When Wal-Mart started a DVD subscription service in November 2002, Netflix stock dropped to $2.50. I was surprised they entered the market, but I knew that they wouldn't be as focused as we are. We competed in 2003 and 2004, but last spring, Wal-Mart realized it had such a huge opportunity to sell DVDs that a rental service didn't make much sense.

I had dinner with the CEO of Walmart.com, and eventually we came to an arrangement where basically the companies promoted one another. We're not celebrating victory at Netflix, though, because Wal-Mart never gave its best shot. Whereas Blockbuster is spending hundreds of millions of dollars, so when we beat them, it will be celebratory.

One mistake I made was waiting until 2002 to open regional warehouses for local distribution centers. Overnight delivery is so exciting to our customers and we were getting way too many complaints from subscribers that they had to wait too long. I learned from our mistake. We now have 36 warehouses spread out around the country.

Our focus is on getting to five million, 10 million, 20 million subscribers and becoming a company like HBO that transforms the entertainment industry. We want producers and directors to be able to find the right audience, to change the experience of helping people find movies they love. Netflix has customer loyalty; it's a passion brand. I've always thought trying to change consumer behavior is scary, and most companies that promote that fail. But when it works, like iPod, it works big.

"We want to be ready when video-on-demand happens. That's why the company is Netflix, not DVD-by-mail."

DVDs will continue to generate big profits in the near future. Netflix has at least another decade of dominance ahead of it. But movies over the Internet are coming, and at some point it will become big business. We started investing 1% to 2% of revenue every year in downloading, and I think it's tremendously exciting because it will fundamentally lower our mailing costs. We want to be ready when video-on-demand happens. That's why the company is called Netflix, not DVD-by-Mail.

I joined the Peace Corps after graduate school and went to teach high school math in Swaziland, out of a combination of service and adventure. It was an extremely satisfying experience. Taking smart risks can be very gratifying. Guessing right is a skill developed over time. Not all smart risks work out, but many of them do.
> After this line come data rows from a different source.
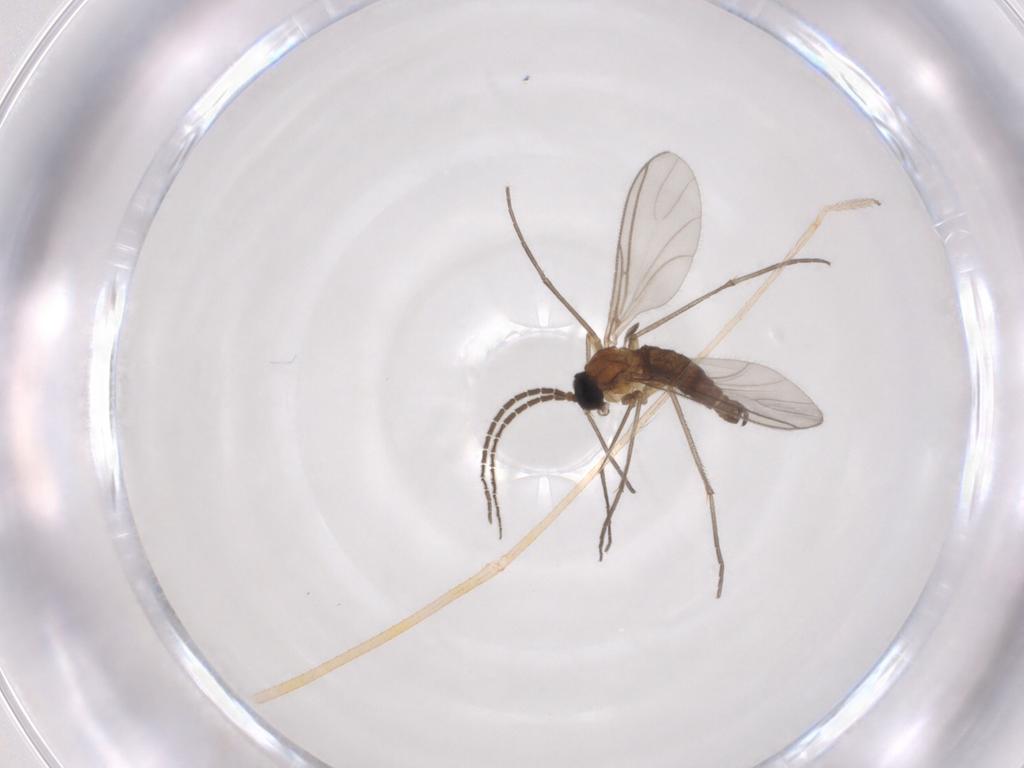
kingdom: Animalia
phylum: Arthropoda
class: Insecta
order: Diptera
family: Sciaridae
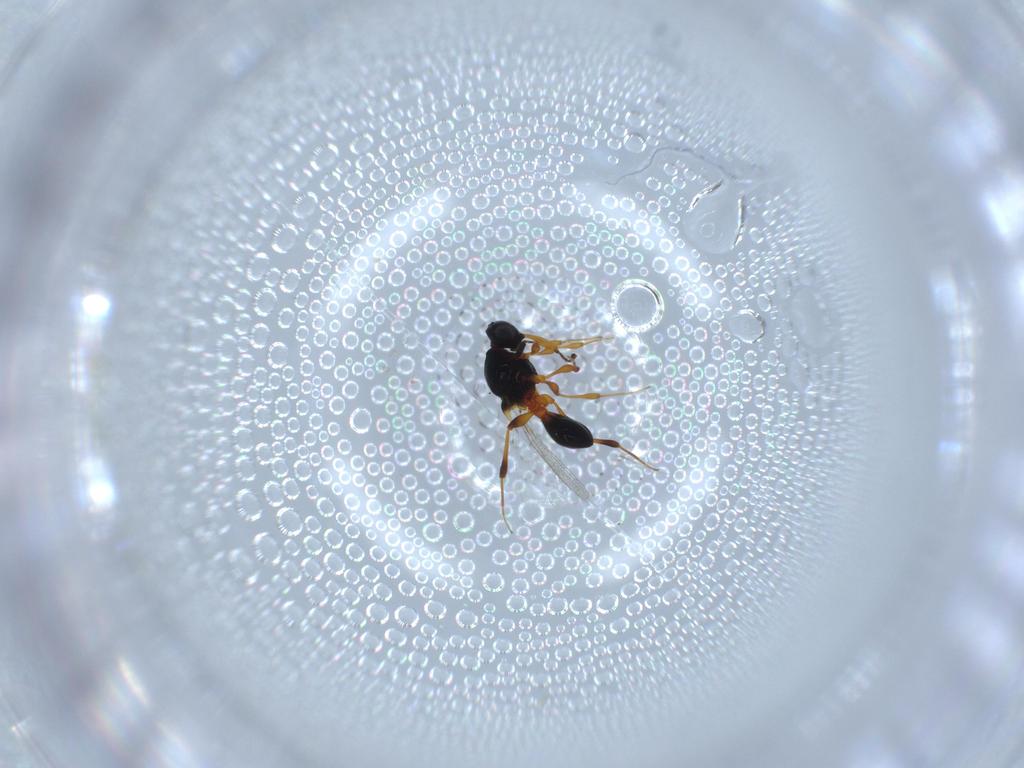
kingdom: Animalia
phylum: Arthropoda
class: Insecta
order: Hymenoptera
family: Platygastridae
I got back into education after leaving Pure Software, helping the passage of California Proposition 39, which lowered the threshold for voters to pass a school bond from two-thirds to a 55% majority. I also spent three years as president of the state board of education. I'm currently funding a study at Stanford of 300 schools, examining why there are so many variants in similar student demographics. It's not a level playing field in K through 12 and we have to make it more equitable and successful to enhance what should be the strength of society, public education. I am an active supporter of the charter school movement. California is steadily adding 60 to 80 a year, which is healthy.

I have a home theater and watch a lot of movies, but my wife and I still go to the theater a couple of times a month because I like to get the popcorn and sit in the dark with an audience.

I don't want to get into production. There are passionate, talented filmmakers out there and I would pollute the craft.

I'm happy where I am. It's been eight years at Netflix and I feel it's just beginning. I have no need or desire to be acquired. We're making money, haven't used cash for three years, and have no problem with scale sufficiency. Being an entrepreneur is about patience and persistence, not the quick buck, and everything great is hard and takes a long time.

If we can transform the movie biz by making it easier for people to discover movies they will love and for producers and directors to find the right audience through Netflix, and can transform public education through charter schools, that's enough for me.